Die Freundschaft der beiden ist herzerfrischend witzig beschrieben. Man möchte nicht in der Rolle der Angestellten des Seniorenheims stecken, freut sich aber diebisch über die Streiche, die sich die Damen gegenseitig und den anderen Bewohnern spielen. Sehr witzig auch, was sich Bridget über die alltäglichen Begebenheiten so zusammendichtet und wie Joan dann die Sache aus ihrer Sicht beschreibt.

Gerade die unterschiedlichen Sichtweisen der gleichen Ereignisse sorgen für gute Laune. Wenn Bridget ihren großen Auftritt beim Seniorenausflug beschreibt, kann man sicher sein, dass es laut Joan oberpeinlich oder mindestens ganz anders war. Aber egal wie: Das Leben ist auch noch mit über 80 schön und lebenswert.
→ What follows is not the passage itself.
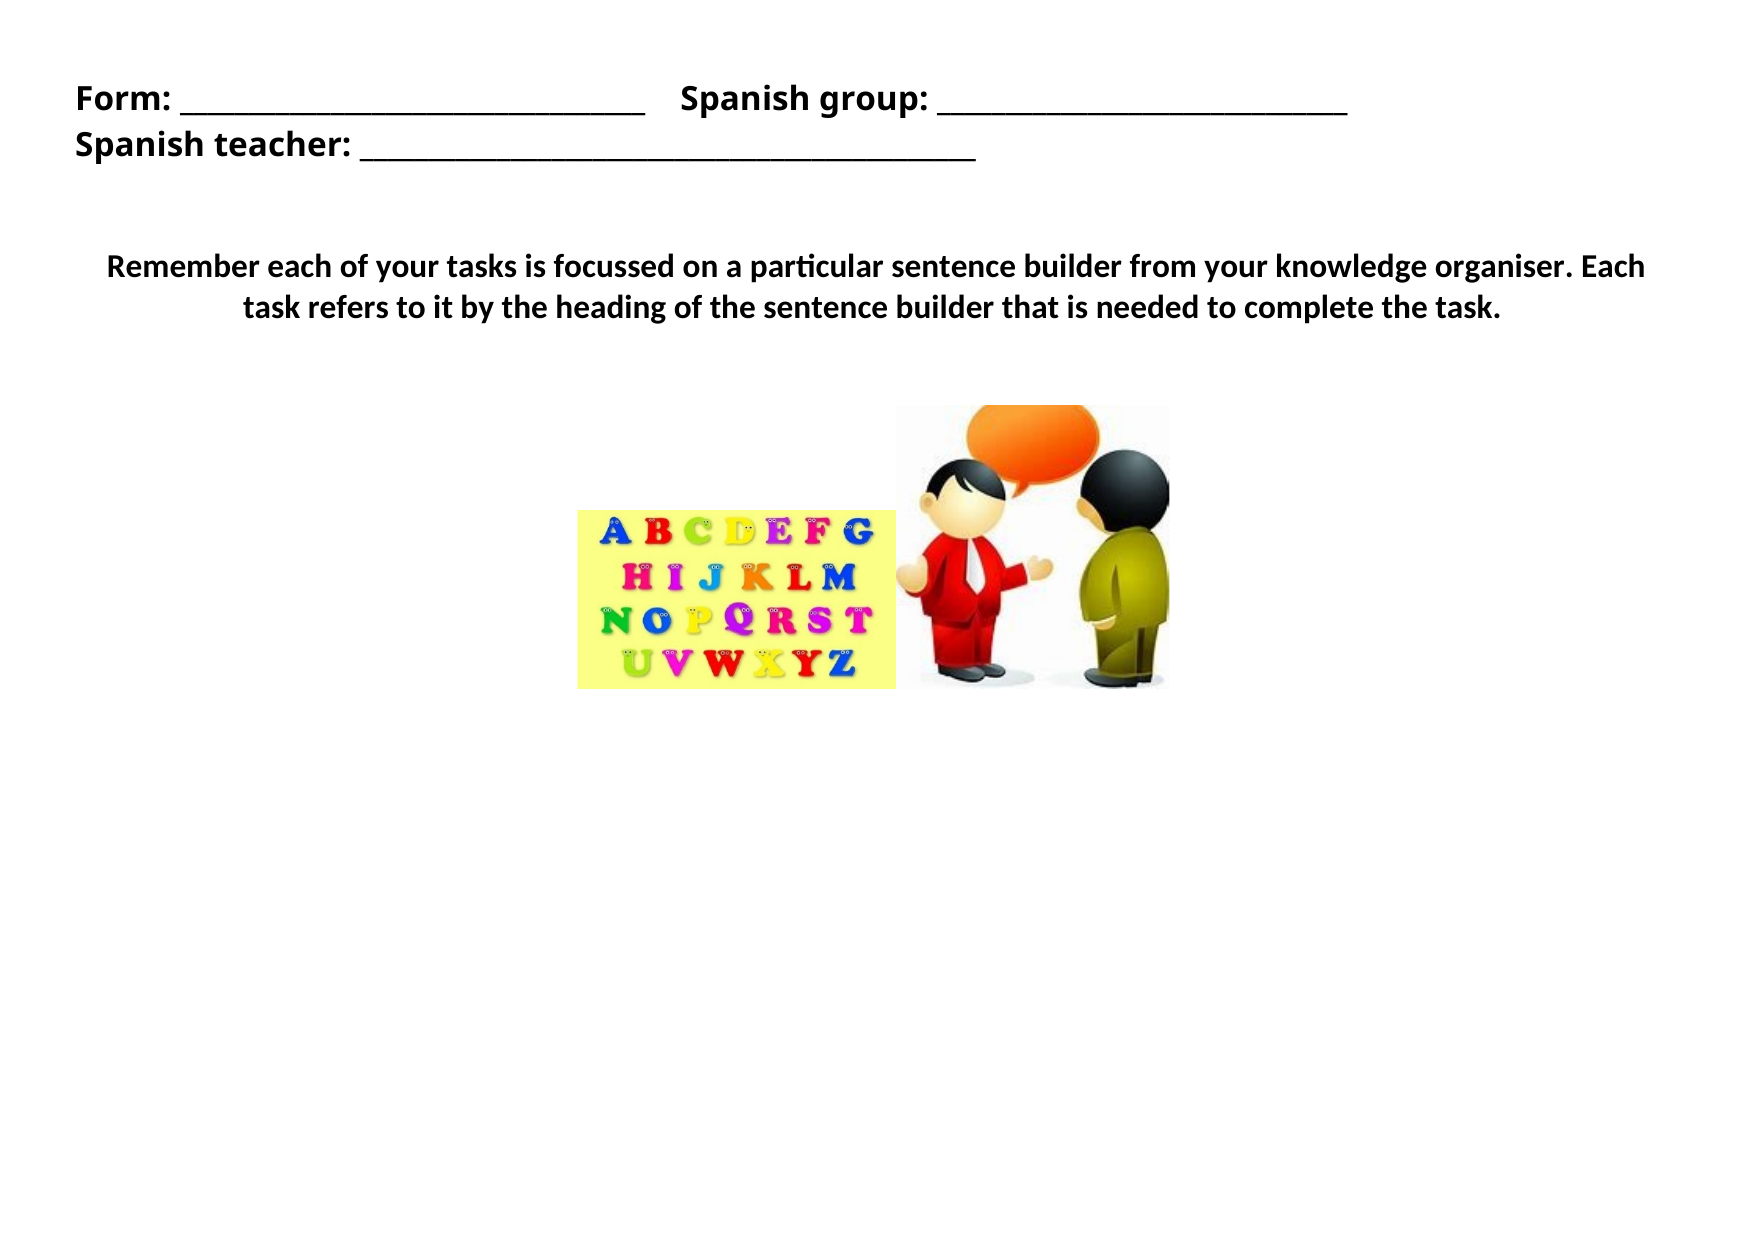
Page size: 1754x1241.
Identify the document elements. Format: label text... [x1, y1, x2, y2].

Der Schreibstil der beiden Damen ist locker flockig und liest sich gut weg. Da schafft man es auch nach einem langen anstrengenden Tag noch, der Handlung zu folgen. Und entspannt sich wunderbar bei den kleinen Annekdoten und großen Katastrophen. Gegen Ende des Buches hätte es überaus dramatisch werden können. Aber dafür haben die Ladies wohl doch schon zu viel erlebt. Gut so.

Mein Fazit:
„Bridgets und Joans Tagebuch“habe ich hier schon als Neuerscheinung empfohlen. Jetzt weiß ich: Der Buchtipp war gut, denn auch ich hatte viel Spaß mit den beiden Ladies. Also kann ich das Buch nun nach dem Lesen erst recht all jenen empfehlen, die etwas Leichtes zum Schmunzeln suchen. Wer über die Gewitztheit älterer Damen lachen kann, findet hier zwei von der Sorte, die es faustdick hinter den Ohren haben.

Infos zum Buch:
Titel: Bridgets und Joans Tagebuch – Verrückt nach dem Toyboy
Aus dem Englischen von Jörn Ingwersen
Autorinnen: Bridget Golightly und Joan Hardcastle
Verlag: Manhatten (Randomhouse)
ISBN: 978-3-442-54748-7

Ich habe dieses Buch nicht vorliegen, sondern möchte es nur vorstellen. Dies geschieht ohne Wissen oder Zutun von Verlagen.

Bewertung

Geschichte
Umsetzung
Sprache

Lustiger Lesestoff

Alte Damen können furchtbar schrullig sein. Solange man ihre großen und kleinen Eskapaden aber nicht jeden Tag ertragen muss, sind sie witzig und unterhaltsam. So auch bei Bridget und Joan. Die eine flirtet auf Teufel komm raus, die andere verhindert das Schlimmste dabei. Zusammen stellen die Damen ganz schön viel an und halten sich so gegenseitig auf Trab. Das liest sich prima und bringt den Leser zum Schmunzeln. Nur das Drama am Ende hätte man sich ruhig sparen können.